Exercise prompt — What you return must be the complete listing, unchanged.

=== Provided information ===

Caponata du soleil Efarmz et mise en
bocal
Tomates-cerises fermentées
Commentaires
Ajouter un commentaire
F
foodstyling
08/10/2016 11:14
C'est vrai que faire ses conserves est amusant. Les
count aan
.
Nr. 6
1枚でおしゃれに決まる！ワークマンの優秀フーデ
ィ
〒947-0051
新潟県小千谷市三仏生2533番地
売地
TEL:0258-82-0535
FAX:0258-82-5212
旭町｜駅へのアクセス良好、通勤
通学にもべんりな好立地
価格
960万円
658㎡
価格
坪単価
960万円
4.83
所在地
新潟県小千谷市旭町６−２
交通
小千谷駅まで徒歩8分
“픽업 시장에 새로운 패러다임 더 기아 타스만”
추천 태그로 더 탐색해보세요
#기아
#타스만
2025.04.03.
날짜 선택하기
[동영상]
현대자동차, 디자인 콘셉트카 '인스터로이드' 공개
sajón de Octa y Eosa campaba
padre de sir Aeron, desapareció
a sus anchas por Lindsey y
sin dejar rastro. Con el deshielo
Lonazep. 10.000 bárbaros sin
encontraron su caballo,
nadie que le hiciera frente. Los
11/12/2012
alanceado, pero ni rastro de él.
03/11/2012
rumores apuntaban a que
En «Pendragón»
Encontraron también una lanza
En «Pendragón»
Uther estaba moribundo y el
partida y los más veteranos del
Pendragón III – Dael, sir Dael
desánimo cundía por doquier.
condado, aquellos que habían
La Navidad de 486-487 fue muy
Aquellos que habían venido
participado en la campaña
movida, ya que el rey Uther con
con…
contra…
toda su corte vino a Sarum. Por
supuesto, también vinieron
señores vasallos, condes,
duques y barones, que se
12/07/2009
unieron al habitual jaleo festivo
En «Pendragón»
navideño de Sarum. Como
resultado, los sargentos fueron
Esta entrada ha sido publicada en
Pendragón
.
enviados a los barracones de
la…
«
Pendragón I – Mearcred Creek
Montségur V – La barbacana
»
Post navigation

===

Output for this task —
Caponata du soleil Efarmz et mise en
bocal
Tomates-cerises fermentées
Commentaires
Ajouter un commentaire
F
foodstyling
08/10/2016 11:14
C'est vrai que faire ses conserves est amusant. Les
count aan
.
Nr. 6
1枚でおしゃれに決まる！ワークマンの優秀フーデ
ィ
〒947-0051
新潟県小千谷市三仏生2533番地
売地
TEL:0258-82-0535
FAX:0258-82-5212
旭町｜駅へのアクセス良好、通勤
通学にもべんりな好立地
価格
960万円
658㎡
価格
坪単価
960万円
4.83
所在地
新潟県小千谷市旭町６−２
交通
小千谷駅まで徒歩8分
“픽업 시장에 새로운 패러다임 더 기아 타스만”
추천 태그로 더 탐색해보세요
#기아
#타스만
2025.04.03.
날짜 선택하기
[동영상]
현대자동차, 디자인 콘셉트카 '인스터로이드' 공개
sajón de Octa y Eosa campaba
padre de sir Aeron, desapareció
a sus anchas por Lindsey y
sin dejar rastro. Con el deshielo
Lonazep. 10.000 bárbaros sin
encontraron su caballo,
nadie que le hiciera frente. Los
11/12/2012
alanceado, pero ni rastro de él.
03/11/2012
rumores apuntaban a que
En «Pendragón»
Encontraron también una lanza
En «Pendragón»
Uther estaba moribundo y el
partida y los más veteranos del
Pendragón III – Dael, sir Dael
desánimo cundía por doquier.
condado, aquellos que habían
La Navidad de 486-487 fue muy
Aquellos que habían venido
participado en la campaña
movida, ya que el rey Uther con
con…
contra…
toda su corte vino a Sarum. Por
supuesto, también vinieron
señores vasallos, condes,
duques y barones, que se
12/07/2009
unieron al habitual jaleo festivo
En «Pendragón»
navideño de Sarum. Como
resultado, los sargentos fueron
Esta entrada ha sido publicada en
Pendragón
.
enviados a los barracones de
la…
«
Pendragón I – Mearcred Creek
Montségur V – La barbacana
»
Post navigation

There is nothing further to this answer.